Richmond fans will remember that year as the one where the Tigers pulled out eight in a row up to the last game of the season against the ladder-leading Sydney Swans. They needed the win to make the finals.

Advertisement

All the Tiger guns delivered, but it was the game Cotchin played that afternoon that set the basis for the dynasty three years later. Cotchin’s raw numbers that day were good but not gaudy, with 29 disposals and no goals. But you dig a little deeper and, against the toughest team in football and eventual Grand Final losers that year, Cotchin had four tackles, 11 clearances and 21 contested possessions while playing 90 per cent game time.

I thought of that game as Cotchin was delivering the most physically imposing match of his career against Geelong in the 2017 qualifying final. For a relatively slight man Cotchin careens toward physical harm more willingly than anyone since Boris the Blade, and is just as unaffected.

With four and a half minutes left in the first quarter of the first game in the tapestry of Cotchin’s legacy years, Cotchin laid the tackle that set the foundation for the dynasty. Richmond’s pressure that first quarter was frenetic.
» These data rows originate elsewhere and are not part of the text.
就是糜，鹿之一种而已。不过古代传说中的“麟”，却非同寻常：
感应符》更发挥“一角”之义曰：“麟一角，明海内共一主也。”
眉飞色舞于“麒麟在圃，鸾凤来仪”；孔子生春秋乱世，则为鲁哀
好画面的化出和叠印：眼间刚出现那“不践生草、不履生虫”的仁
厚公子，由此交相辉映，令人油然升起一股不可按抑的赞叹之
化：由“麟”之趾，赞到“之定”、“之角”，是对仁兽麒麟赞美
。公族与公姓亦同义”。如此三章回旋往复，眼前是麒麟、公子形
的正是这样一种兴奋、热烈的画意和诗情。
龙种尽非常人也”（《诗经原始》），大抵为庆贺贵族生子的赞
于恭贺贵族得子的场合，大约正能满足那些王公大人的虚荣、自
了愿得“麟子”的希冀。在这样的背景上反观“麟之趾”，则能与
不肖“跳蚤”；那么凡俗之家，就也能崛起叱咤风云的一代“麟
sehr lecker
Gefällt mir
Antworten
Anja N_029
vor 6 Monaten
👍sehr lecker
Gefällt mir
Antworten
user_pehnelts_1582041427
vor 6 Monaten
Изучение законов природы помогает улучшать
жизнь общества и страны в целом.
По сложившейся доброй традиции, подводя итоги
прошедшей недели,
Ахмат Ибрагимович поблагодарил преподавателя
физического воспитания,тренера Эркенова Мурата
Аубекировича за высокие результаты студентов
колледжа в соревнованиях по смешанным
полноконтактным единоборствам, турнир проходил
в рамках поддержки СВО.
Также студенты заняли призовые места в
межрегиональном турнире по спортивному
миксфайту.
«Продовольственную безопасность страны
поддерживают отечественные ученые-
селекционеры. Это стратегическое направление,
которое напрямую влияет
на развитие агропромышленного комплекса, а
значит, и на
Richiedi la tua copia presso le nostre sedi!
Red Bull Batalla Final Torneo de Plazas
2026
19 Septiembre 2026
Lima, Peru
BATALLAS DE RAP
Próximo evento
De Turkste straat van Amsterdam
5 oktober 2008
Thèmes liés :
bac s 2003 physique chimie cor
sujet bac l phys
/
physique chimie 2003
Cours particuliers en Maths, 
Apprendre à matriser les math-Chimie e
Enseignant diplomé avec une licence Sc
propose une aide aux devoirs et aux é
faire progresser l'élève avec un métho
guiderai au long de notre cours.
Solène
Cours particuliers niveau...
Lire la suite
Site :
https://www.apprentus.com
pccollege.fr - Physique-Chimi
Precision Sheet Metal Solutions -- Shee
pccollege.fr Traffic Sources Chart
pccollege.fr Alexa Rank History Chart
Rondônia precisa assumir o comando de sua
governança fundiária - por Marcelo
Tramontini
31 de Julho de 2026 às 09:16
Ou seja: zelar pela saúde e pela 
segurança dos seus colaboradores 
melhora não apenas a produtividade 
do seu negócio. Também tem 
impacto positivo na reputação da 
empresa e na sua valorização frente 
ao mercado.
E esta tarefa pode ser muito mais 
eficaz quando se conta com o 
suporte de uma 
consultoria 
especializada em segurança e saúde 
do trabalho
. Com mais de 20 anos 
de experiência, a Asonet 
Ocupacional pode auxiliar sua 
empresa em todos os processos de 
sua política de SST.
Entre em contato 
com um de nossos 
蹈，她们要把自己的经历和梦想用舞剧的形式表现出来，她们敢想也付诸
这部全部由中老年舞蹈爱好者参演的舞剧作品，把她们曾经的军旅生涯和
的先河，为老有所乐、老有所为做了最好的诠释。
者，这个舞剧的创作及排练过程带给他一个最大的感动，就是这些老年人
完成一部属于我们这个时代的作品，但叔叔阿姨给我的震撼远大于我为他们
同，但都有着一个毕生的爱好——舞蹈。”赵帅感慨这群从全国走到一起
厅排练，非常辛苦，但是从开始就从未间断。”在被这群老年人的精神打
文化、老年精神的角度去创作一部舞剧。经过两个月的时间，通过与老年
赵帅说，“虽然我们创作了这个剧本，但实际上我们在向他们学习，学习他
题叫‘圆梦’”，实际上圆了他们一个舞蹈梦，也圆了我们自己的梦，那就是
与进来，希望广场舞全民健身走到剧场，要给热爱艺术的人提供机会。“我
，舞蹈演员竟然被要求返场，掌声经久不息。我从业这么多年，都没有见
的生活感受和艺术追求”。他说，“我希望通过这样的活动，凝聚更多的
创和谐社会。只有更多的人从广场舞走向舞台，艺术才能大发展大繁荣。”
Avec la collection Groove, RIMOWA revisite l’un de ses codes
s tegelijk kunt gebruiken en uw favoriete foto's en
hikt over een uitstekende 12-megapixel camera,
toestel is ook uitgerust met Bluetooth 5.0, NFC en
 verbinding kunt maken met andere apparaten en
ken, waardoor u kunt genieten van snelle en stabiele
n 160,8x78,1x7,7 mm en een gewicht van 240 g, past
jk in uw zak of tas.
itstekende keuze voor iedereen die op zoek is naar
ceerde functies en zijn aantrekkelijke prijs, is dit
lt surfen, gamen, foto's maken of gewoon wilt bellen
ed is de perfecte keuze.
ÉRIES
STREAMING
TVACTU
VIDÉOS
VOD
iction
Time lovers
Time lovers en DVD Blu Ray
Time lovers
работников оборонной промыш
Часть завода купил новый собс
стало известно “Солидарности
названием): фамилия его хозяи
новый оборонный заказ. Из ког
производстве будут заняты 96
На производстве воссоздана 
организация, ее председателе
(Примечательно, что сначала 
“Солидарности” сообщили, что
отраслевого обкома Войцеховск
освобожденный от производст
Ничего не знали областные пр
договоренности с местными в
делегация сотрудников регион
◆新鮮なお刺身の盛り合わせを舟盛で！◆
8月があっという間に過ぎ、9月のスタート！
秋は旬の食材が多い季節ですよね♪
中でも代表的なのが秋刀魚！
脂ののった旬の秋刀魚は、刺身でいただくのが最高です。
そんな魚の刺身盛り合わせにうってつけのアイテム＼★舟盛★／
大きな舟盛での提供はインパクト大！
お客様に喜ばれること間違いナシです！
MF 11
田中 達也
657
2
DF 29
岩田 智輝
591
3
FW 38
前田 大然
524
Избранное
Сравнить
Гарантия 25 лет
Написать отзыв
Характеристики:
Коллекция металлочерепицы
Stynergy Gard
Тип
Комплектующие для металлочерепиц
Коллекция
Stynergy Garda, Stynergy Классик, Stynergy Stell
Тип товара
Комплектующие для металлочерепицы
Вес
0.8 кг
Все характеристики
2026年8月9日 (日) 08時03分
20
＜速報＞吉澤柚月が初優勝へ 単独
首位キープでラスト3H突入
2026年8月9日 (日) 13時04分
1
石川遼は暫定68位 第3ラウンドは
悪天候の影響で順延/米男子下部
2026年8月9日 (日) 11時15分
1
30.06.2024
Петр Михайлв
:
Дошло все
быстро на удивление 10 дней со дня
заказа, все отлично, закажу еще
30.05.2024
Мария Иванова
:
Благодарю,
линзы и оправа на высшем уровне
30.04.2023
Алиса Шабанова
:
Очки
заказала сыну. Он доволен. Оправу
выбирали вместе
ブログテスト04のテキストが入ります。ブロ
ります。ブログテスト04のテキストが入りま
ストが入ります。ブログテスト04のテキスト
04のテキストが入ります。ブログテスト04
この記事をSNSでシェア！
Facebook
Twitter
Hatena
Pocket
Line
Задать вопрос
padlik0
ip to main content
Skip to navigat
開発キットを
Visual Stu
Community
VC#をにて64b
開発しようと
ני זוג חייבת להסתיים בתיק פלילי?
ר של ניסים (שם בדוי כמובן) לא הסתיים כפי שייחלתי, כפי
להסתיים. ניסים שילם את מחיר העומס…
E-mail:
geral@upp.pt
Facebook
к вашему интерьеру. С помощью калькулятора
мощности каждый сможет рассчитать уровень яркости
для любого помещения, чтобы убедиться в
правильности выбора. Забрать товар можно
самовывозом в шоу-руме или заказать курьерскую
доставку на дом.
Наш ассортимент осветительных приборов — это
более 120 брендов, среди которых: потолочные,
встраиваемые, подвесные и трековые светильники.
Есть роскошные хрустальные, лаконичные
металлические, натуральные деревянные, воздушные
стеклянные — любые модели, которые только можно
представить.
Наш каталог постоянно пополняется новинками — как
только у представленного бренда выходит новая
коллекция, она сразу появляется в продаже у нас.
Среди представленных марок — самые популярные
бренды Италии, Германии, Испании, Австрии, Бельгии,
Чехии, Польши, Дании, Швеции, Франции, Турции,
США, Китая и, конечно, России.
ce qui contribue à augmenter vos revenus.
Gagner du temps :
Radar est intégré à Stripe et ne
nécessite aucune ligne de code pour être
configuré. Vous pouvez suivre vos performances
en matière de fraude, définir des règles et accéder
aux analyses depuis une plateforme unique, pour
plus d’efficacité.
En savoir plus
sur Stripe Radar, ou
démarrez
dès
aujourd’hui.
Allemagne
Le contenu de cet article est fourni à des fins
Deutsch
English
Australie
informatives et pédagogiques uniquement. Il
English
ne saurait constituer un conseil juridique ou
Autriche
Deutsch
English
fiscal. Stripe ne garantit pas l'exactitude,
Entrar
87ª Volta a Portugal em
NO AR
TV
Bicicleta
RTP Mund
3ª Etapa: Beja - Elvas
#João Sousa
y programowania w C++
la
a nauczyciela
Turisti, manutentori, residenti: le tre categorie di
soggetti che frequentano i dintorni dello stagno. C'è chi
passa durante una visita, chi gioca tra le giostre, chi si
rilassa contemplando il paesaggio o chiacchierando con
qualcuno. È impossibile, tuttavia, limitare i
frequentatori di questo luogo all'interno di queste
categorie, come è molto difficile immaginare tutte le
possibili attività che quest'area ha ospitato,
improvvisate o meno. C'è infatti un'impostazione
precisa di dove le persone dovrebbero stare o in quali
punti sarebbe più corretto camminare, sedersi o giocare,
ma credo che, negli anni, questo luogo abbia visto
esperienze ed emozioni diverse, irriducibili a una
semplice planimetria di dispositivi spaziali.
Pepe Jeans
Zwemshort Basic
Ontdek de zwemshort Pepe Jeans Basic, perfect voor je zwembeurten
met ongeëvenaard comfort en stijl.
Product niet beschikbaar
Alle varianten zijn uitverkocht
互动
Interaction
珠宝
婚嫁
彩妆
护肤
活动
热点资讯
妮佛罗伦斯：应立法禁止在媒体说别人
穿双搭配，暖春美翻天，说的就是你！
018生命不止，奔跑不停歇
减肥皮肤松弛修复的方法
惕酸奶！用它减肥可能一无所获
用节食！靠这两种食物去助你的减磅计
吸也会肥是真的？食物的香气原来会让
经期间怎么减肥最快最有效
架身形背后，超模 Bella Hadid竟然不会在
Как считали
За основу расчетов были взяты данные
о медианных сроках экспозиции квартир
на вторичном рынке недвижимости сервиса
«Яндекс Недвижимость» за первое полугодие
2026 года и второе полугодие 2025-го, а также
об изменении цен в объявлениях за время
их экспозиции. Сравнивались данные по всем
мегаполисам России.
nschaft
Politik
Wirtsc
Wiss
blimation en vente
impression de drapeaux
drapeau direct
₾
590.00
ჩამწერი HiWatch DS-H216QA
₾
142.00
Kamdyn McIntosh had just tackled Patty Dangerfield and the ball spilled to Scott Selwood, who took a quarter of a second to gather himself.

Cotchin, who hunches his back like an apex predator when he chases opposing ballcarriers, saw Selwood’s hesitation and ran five metres in what felt like a hundredth of a second. He launched into Selwood violently, then finished the assault by dragging Selwood over the boundary line.

Cotchin didn’t want to lay a tackle. He wanted to send a message.

The crowd erupted as their once maligned skipper became the player that he had always promised to be. Hard and uncompromising, unconcerned with cheap possessions.

Advertisement

Concerned with winning and intimidation.

Trent Cotchin celebrates a goal.

Trent Cotchin celebrates a goal. (Photo by Quinn Rooney/Getty Images)

Cotchin’s numbers that day showed it. He had only 20 touches but 13 were contested, he laid nine tackles and had seven clearances. Cotchin never got a soft kick in that game. It was as if he made a bargain with himself. It would never be easy for him, but it would be fathoms harder for whoever he was playing against.

That change in game style coincided with a shift in his personality, as well. As his game hardened, his personality softened. In 2014, Cotchin didn’t have that ingredient and it showed in his reaction to the pile-on after he kicked into the wind at Adelaide. He was stoic and insular as he laid at the butt of all jokes.

At the end of 2016 and through 2017, however, he let more people in. He opened himself up to his teammates, then the football-watching world. He formed a relationship with his coach that appears unbreakable. The school captain from Parade became best friends with the neck-tattooed bloke from Castlemaine, who dropped out of school at 14.

He dropped his guard off the field, but always had his sword on it. The contradiction between his on and off-field character was the perfect blend for the modern AFL captain.

Sports opinion delivered daily 

   

Advertisement

Beyond that, his shift came at a time when men’s mental health was a topic of concern – it still is, of course. To see an AFL footballer who carried himself like Captain America be so openly vulnerable was inspiring. That is true for fans of the club, and for his teammates.

Ask any one of them.

They will tell you that he pried open the club’s walls and made it a happier, more open, more vulnerable place in his image.

I don’t know how much longer he has left, but Trent Cotchin has left an indelible mark on the Richmond football club. But more than that, he has left an indelible mark on anyone that has followed his transformation as a player, and as a man who is just trying to find his way.